People are sick and tired of politicians protecting their powerful donors from presumably weak people–the 99 percent. But we’re not powerless. In fact, we wee people have ALL the power. What scares the crap out of the crony class is our increasing willingness to apply our power in our interest.
As William F. Buckley wrote in Up From Liberalism, we will horde our power like misers. We will not willingly cede another ounce of our power to General Motors, the NAACP, the United Nations, or the US government. We will keep and use our power as WE see fit.
And that begins with tossing out the friends of big business–in Congress and in Jefferson City and Springfield.
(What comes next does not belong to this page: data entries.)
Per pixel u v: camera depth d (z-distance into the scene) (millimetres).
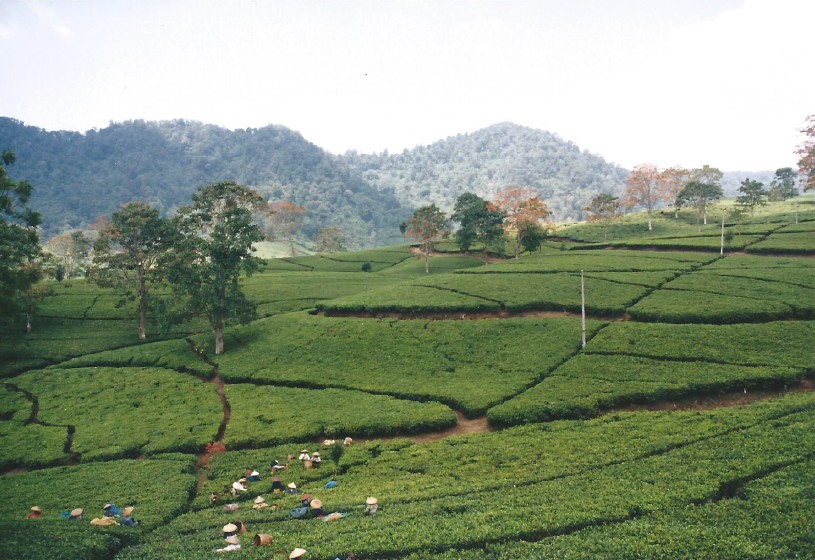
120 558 28750
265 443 47312
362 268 141500
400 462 41000
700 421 41750
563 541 25875
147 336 84562
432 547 26531
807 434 35625
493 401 50125
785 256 94250
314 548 26750
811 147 109812
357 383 58031
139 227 84500
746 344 55062
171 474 42156
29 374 67938
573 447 40031
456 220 148625
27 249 60125
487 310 73500
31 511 35312
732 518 26438
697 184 151250
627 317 66562
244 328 79688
Let’s Get Together And Feel Alright
Let’s take these three lessons from Cantor’s loss to an anti-cronyism professor and change the future. Let’s accept that we might need help from Democrats like Elizabeth Warren. Let’s accept that we might have to let go of some traditional conservative issues like marijuana prohibition. Let’s drop the ancillary shit and save the damn republic.
I’m in it if you are. I won’t support big government over big business, but I don’t think that’s even possible anymore. Anything that grows the government also seems to grow Fortune 100 balance sheets. If we make a list of the pro-liberty, pro-market causes we can support together–the left and the right, libertarian, liberal, and conservative–we will give American freedom and American prosperity a new birth. And we can become pleasant in the process.